Other exhibits: A Frida Kahlo show, works from the Dolores Olmedo Museum, is at the Dali Museum and México 1900–1950: Diego Rivera, Frida Kahlo, José Clemente Orozco, and the Avant-Garde is at the Dallas Art Museum. On April 11 Phoenix’s Heard Museum opens Frida Kahlo and Diego Rivera from the Gelman Collection. Like the great Picasso & Rivera show currently at LACMA, a collaboration also destined for Bellas Artes, all these joint efforts demonstrate a better way for our two great nations to amicably engage.

Though I may miss some of Rivera’s work in México, I never miss the Museo de Antropologia. It is a pilgrimage to see the two (one in picture above) versions of Coatlicue used in our mural. At the Museo Mural Diego Rivera I savored the Dream of a Sunday Afternoon in the Alameda Park and spent a late Sunday afternoon in the Park. It was exciting to watch the real México dancing, doing stand-up, and rapping on a balmy evening. Walked to nearby Café La Habana, where Castro and Che hung out. Nearby, a plaque marks the location where the Cuban exile Julio Antonio Mella was assassinated in 1929, while walking arm in arm with Tina Modotti.

On an auspicious vernal equinox, our gregarious driver don Julio took us to Teotihuacan, the vast pyramid complex outside Mexico City, which predates the Aztecs (Mexica). The DeYoung museum has invited me to a focus group for their fall Teotihuacan show. The museum is the model for shared custody of artifacts, which are the patrimony of México.

At the Museo Casa Estudio Diego Rivera y Frida Kahlo Alan Rojas Orzechowski, who was taken aback to not be aware of George Gershwin’s 1935 visit, graciously helped refine the identification of the photos loaned me by the Ira and Leonore Gershwin Trust. I stopped at the Mercado Abelardo Rodriquez to see the Isamu Noguchi sculpture and the Marion Greenwood mural, which were supervised by Diego Rivera. While Noguchi was working on this project, he had an 8 month encounter with Frida.

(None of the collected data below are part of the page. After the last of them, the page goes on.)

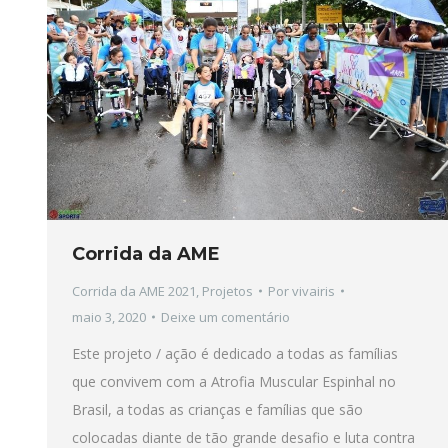
Corrida da AME
Corrida da AME 2021
,
Projetos
Por
vivairis
maio 3, 2020
Deixe um comentário
Este projeto / ação é dedicado a todas as famílias
que convivem com a Atrofia Muscular Espinhal no
Brasil, a todas as crianças e famílias que são
colocadas diante de tão grande desafio e luta contra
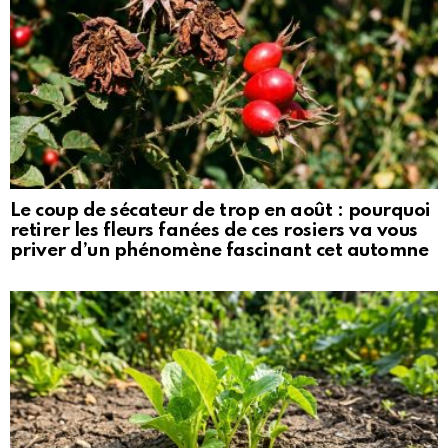
Le coup de sécateur de trop en août : pourquoi
retirer les fleurs fanées de ces rosiers va vous
priver d’un phénomène fascinant cet automne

The Bancroft Library (UC Berkeley), which owns the originals, has given permission to post our digitized Timothy Pflueger holdings on our website. Hopefully, we’ll soon be able to post our digitized Emmy Lou Packard holdings. The complete collection of her originals are shared by the Archives of American Art (Smithsonian) and the Bancroft.

The mural Timeline has gotten richer with the addition of Antonio Arias-Bernal political cartoons we photocopied in México in 1999 off disintegrating newsprint. Sadly, he is mainly forgotten. An Aguascalientes author of a book of accidently-found, later drawings, wrote me that an explosion and fire destroyed much of the artist’s work.

Our collaboration with Cultural Heritage Imaging continues to bear fruit. Our mural photogrammetry project was recently cited at the Metropolitan Museum (NYC), and the CAA conference in Atlanta.

On March 9, 2017 the City College of San Francisco Board passed a Resolution 170309-VIII-54 “to move forward with the construction of the Performing Arts and Education Center” and to install within “Phase 1” the Diego Rivera mural.

A Julia Bergman Celebration was a joyous gathering of 250 family and friends. Julia was remembered in a manner befitting a person who lived such a full and generous life. When the Performing Arts Center is built, we can move our Rivera collection to the Julia Bergman Archives.

Puentes, si! Muros, no!

Guillermo

“There is a pool of good. No matter where you put in your drop, the whole pool rises.”